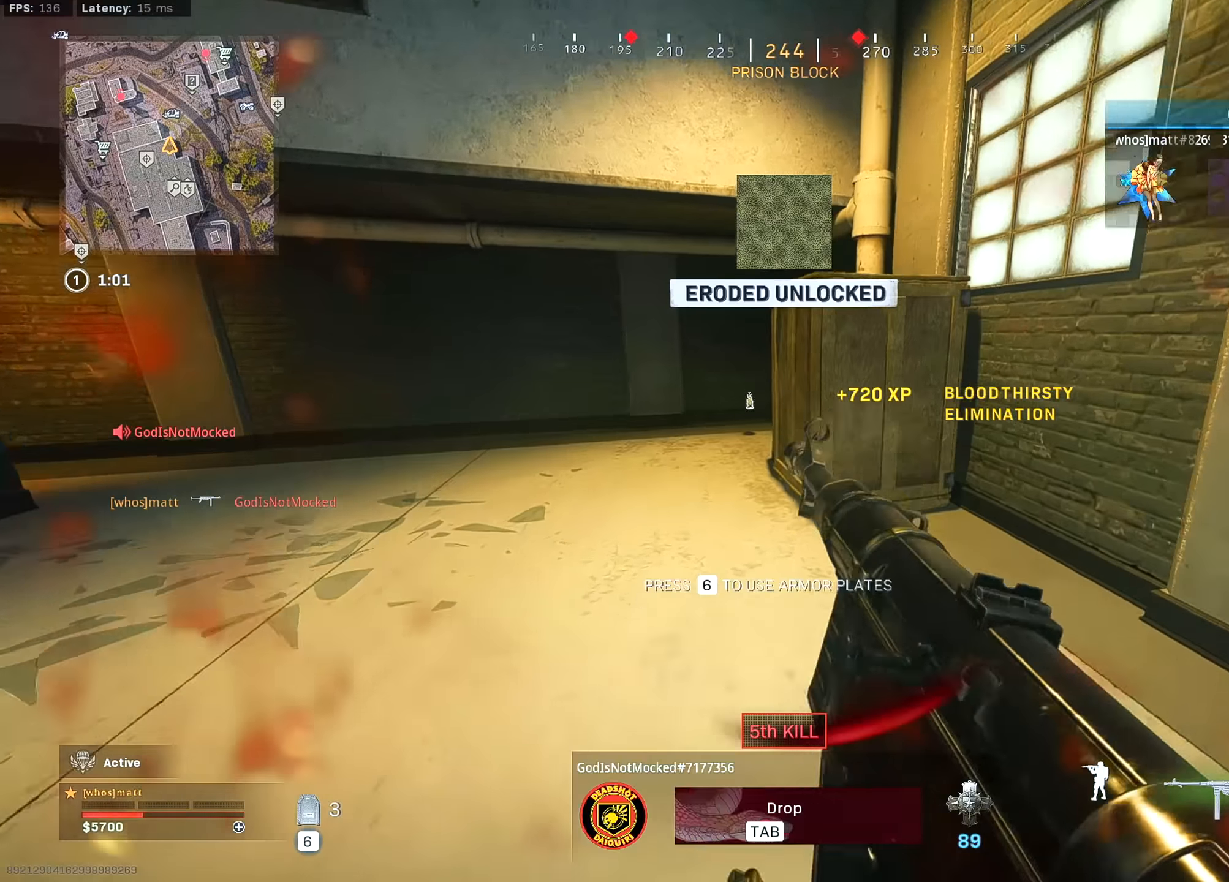
{"keys": ["a", "w"], "mouse": [], "mouse_move": "still", "events": [[166, "a", "down"]]}
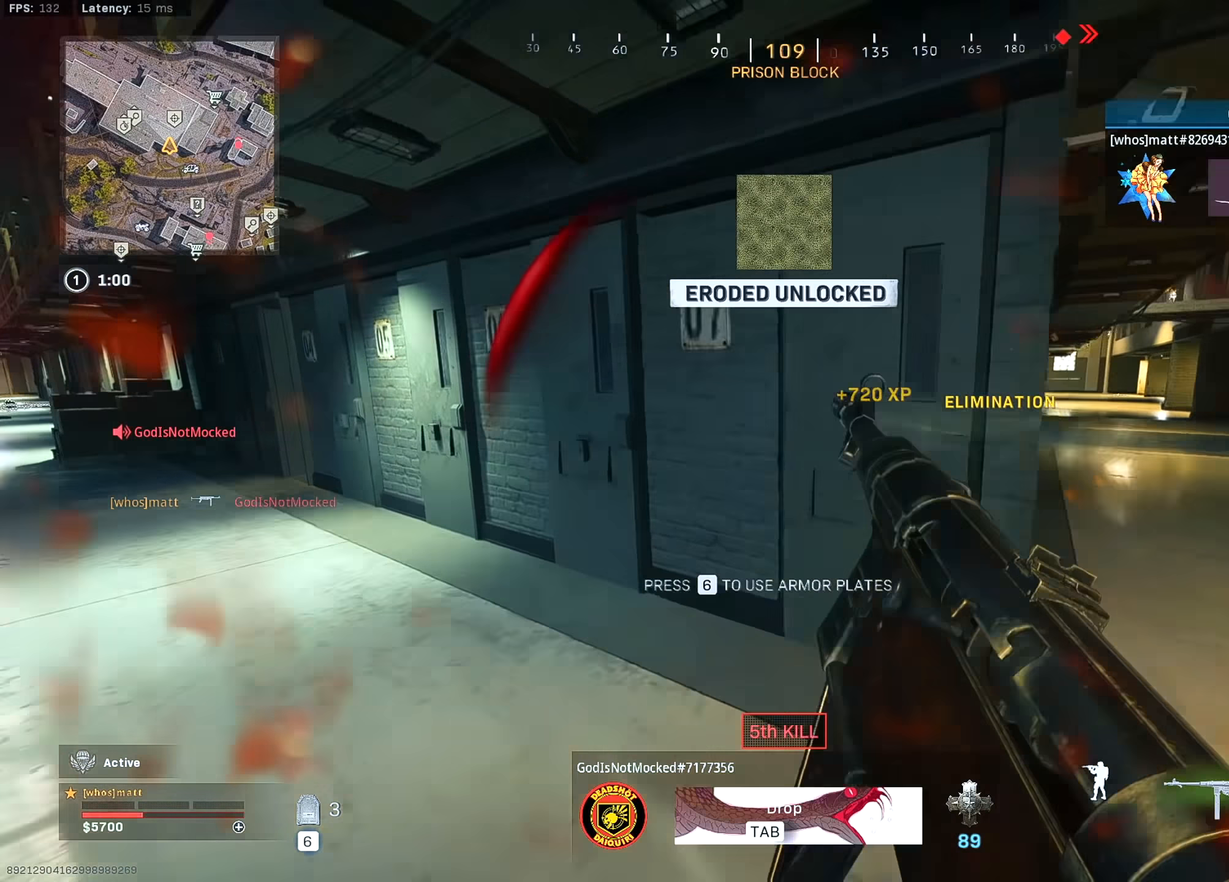
{"keys": ["w"], "mouse": [], "mouse_move": "left", "events": [[33, "a", "up"]]}
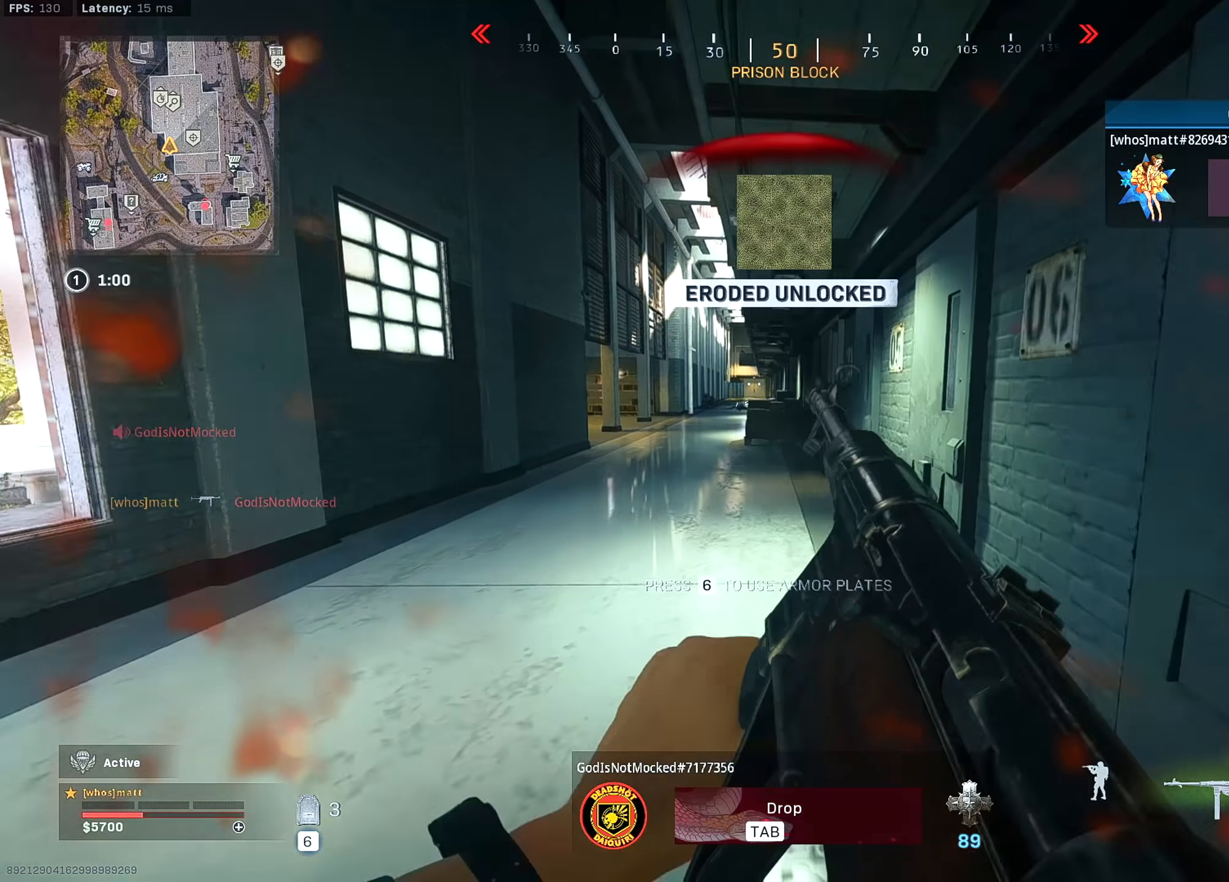
{"keys": ["w"], "mouse": [], "mouse_move": "still", "events": [[167, "shift", "down"], [334, "shift", "up"]]}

============

The listing above must be printed again exactly, minus its pictures.

{"keys": ["a", "w"], "mouse": [], "mouse_move": "still", "events": [[166, "a", "down"]]}
{"keys": ["w"], "mouse": [], "mouse_move": "left", "events": [[33, "a", "up"]]}
{"keys": ["w"], "mouse": [], "mouse_move": "still", "events": [[167, "shift", "down"], [334, "shift", "up"]]}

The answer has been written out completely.